◆ Problems to solve
a – According to the article on citizenship by descent certificate surrenders, when did Bill C-3 come into force?
b – Proceed with the article on citizenship by descent certificate surrenders, continuing it from its final sentence.

◆ Text shown

__________________________________________________

BREAKING: IRCC Claims Only 1% of Citizenship by Descent Applicants Impacted, in First Official Statement on Certificate Surrenders

]For thousands of families who spent months, and in many cases years, piecing together century-old birth records, church registries, and immigration files to prove their Canadian lineage, the last few weeks have been a rollercoaster of hope, confusion, and anxiety. After a wave of surrender letters shook confidence in Canada’s newly expanded citizenship by descent program, Immigration, Refugees and Citizenship Canada (IRCC) has finally broken its silence with a formal statement. The number at the centre of it, just one per cent, is already reshaping the national conversation around Bill C-3 and the future of citizenship by descent applications.
Table of Contents
- What Happened: A Quick Recap of the Certificate Surrender Controversy
- IRCC’s First Official Statement, Explained
- The Numbers Behind the “1%” Claim
- Why Some Certificates Were Flagged in the First Place
- What Happens to the Remaining Cases
- The Legal Questions IRCC’s Statement Doesn’t Fully Answer
- How This Affects New and Pending Citizenship by Descent Applications
- What Applicants Should Do Right Now
- How Prestige Law Can Help You Navigate This Process
- Frequently Asked Questions (Most Searched)
- Final Thoughts
1. What Happened: A Quick Recap of the Certificate Surrender Controversy
To understand why IRCC’s latest statement matters so much, it helps to rewind a few months.IRCC Says Only 1% Impacted by Certificate Surrender
Bill C-3 came into force in mid-December 2025, finally undoing the long-criticised “first-generation limit” that had shut out countless people with Canadian ancestry from claiming citizenship simply because they were born one generation too far removed from Canadian soil. The change followed a 2023 Ontario Superior Court of Justice ruling that found the old first-generation cut-off unconstitutional, and it opened the door to potentially millions of applicants around the world, many of them Americans with French-Canadian, Maritime, or other multigenerational Canadian roots tracing back decades or even a century.

__________________________________________________

◆ Data entries

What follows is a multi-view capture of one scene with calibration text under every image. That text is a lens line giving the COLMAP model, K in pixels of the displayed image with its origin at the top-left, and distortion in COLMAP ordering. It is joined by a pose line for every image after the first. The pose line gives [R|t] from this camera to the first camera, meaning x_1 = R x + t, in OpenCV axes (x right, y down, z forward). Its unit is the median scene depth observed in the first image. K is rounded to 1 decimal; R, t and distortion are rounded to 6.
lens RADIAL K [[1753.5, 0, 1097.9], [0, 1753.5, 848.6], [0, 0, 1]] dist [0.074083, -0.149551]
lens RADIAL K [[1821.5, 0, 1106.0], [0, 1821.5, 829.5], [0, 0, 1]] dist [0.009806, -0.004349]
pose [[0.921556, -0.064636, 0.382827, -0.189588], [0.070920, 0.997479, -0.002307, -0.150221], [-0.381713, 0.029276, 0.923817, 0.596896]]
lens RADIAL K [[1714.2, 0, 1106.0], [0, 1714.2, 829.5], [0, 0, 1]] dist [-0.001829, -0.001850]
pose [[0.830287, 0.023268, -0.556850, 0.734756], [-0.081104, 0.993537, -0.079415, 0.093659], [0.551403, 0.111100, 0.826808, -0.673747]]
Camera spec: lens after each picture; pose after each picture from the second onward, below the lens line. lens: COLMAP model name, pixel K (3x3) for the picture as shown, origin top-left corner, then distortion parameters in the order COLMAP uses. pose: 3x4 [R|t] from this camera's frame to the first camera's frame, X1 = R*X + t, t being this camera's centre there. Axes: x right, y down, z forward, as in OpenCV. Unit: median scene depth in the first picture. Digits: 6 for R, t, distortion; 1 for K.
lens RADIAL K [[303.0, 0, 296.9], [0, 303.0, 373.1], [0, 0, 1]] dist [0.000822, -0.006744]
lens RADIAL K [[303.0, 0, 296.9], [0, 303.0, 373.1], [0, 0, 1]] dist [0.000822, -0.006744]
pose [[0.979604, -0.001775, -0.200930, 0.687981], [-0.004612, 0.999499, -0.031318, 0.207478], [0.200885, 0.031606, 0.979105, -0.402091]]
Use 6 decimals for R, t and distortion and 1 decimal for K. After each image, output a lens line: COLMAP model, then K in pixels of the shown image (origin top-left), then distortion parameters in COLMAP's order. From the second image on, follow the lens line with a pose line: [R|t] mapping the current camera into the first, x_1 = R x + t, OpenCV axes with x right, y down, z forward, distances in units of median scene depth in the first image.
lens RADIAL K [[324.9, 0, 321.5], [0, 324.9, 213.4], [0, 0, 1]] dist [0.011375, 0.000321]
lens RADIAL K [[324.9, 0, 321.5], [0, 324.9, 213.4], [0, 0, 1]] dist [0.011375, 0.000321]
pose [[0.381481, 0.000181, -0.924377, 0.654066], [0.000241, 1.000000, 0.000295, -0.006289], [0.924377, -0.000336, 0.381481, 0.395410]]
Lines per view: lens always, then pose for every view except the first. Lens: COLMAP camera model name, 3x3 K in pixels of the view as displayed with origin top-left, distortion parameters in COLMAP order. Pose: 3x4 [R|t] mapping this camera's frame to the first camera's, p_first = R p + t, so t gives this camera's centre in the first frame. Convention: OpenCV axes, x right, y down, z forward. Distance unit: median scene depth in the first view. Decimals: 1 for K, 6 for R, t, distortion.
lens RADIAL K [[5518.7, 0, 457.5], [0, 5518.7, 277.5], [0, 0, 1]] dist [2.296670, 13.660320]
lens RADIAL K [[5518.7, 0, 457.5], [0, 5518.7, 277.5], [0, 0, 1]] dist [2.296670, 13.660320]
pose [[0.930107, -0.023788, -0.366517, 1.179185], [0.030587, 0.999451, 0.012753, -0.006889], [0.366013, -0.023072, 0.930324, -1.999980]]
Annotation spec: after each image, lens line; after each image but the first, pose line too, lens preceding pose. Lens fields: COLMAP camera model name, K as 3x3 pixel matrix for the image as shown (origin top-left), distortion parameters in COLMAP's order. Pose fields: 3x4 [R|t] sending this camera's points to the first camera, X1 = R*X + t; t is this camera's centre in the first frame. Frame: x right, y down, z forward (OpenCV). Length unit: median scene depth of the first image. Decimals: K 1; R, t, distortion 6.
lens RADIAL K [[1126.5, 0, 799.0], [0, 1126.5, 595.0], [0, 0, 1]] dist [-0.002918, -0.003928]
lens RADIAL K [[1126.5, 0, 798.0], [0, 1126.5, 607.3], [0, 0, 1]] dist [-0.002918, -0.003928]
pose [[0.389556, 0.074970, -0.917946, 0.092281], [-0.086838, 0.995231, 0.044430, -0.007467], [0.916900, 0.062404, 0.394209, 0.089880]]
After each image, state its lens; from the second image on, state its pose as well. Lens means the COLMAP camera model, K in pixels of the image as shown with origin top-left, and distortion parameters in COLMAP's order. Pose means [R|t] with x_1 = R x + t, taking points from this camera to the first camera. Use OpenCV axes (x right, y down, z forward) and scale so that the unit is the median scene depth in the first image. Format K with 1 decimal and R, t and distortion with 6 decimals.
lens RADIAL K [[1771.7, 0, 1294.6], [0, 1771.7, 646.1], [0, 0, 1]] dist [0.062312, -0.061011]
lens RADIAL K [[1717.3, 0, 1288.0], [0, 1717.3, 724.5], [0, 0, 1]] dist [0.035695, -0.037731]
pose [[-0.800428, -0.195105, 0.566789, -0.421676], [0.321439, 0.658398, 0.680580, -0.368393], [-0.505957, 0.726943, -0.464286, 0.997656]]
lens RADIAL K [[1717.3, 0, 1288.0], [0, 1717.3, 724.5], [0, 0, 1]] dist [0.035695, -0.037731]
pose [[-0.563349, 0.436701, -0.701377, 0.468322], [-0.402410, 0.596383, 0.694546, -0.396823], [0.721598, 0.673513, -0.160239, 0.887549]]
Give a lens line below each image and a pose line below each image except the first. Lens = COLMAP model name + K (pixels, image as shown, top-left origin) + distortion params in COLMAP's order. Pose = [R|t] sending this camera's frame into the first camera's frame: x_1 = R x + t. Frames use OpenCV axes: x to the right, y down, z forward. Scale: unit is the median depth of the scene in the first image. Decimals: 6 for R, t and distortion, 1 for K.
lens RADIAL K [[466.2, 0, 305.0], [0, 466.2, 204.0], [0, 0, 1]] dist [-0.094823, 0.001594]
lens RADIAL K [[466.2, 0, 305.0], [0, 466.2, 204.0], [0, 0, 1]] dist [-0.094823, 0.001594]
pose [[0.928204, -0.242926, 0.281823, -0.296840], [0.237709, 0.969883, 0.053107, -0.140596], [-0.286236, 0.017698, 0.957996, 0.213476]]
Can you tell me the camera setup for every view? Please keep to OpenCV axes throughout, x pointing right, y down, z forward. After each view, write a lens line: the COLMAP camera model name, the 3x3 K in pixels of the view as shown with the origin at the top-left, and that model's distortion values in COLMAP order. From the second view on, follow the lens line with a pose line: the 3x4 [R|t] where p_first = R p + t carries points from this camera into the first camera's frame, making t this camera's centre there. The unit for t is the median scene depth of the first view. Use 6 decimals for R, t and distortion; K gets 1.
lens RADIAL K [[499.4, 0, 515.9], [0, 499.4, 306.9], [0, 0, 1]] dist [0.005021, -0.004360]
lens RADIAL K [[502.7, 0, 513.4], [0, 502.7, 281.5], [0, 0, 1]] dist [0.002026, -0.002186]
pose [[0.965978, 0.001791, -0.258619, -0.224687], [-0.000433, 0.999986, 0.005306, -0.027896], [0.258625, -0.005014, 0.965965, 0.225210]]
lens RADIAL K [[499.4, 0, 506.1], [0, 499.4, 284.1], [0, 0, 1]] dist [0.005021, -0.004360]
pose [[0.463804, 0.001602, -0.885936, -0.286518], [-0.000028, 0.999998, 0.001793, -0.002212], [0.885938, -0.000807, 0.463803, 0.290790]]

__________________________________________________

◆ Written answers
a – Mid-December 2025.

b –
The response was immediate and overwhelming. Thousands of applications poured in from people who had spent years researching family trees, digging through provincial archives, and piecing together fragmented historical documentation to prove an unbroken line of descent from a Canadian ancestor. By the spring of 2026, IRCC had already issued thousands of citizenship certificates under the new rules.
Then, in mid-June, everything changed. Several newly approved applicants, people who believed their citizenship status was settled, began receiving letters instructing them to surrender their freshly issued citizenship certificates. The letters cited a provision in Canada’s Citizenship Regulations that allows the Registrar of Canadian Citizenship to demand the return of a certificate when there is reason to question whether the holder was actually entitled to it.
For families who had already updated passports, relocated planning, employment paperwork, or simply celebrated a long-awaited resolution to their citizenship status, the letters landed like a shockwave. Immigration lawyers, legal commentators, and advocacy voices quickly raised concerns, some arguing that IRCC had effectively shifted the evidentiary bar after already approving these files, others questioning whether a forced surrender of an already-issued certificate could even withstand constitutional scrutiny.
Within days, IRCC quietly began reversing some of the surrender orders, issuing what became known as “revalidation letters” confirming that certain certificates would remain valid after all. But the damage to public confidence had already been done, and applicants, along with the lawyers representing them, were left asking the same question: how many people were actually affected, and why did this happen in the first place?
That is the backdrop against which IRCC has now issued its first official, on-the-record statement addressing the scope of the surrender letters.
2. IRCC’s First Official Statement, Explained
According to the department’s newly released statement, an expanded review of roughly 6,500 citizenship by descent applications received under the broadened Bill C-3 eligibility rules has now been completed. That review was triggered after a routine internal audit conducted in early June flagged around 100 certificates that had already been issued but that, on closer inspection, appeared to be supported by documentation that fell short of the department’s evidentiary expectations.
In some of the flagged files, the supporting evidence relied on material sourced from open, publicly available genealogy platforms rather than from what IRCC considers source authorities, meaning provincial vital statistics offices, civil registries, or other official government bodies responsible for issuing and maintaining historical records.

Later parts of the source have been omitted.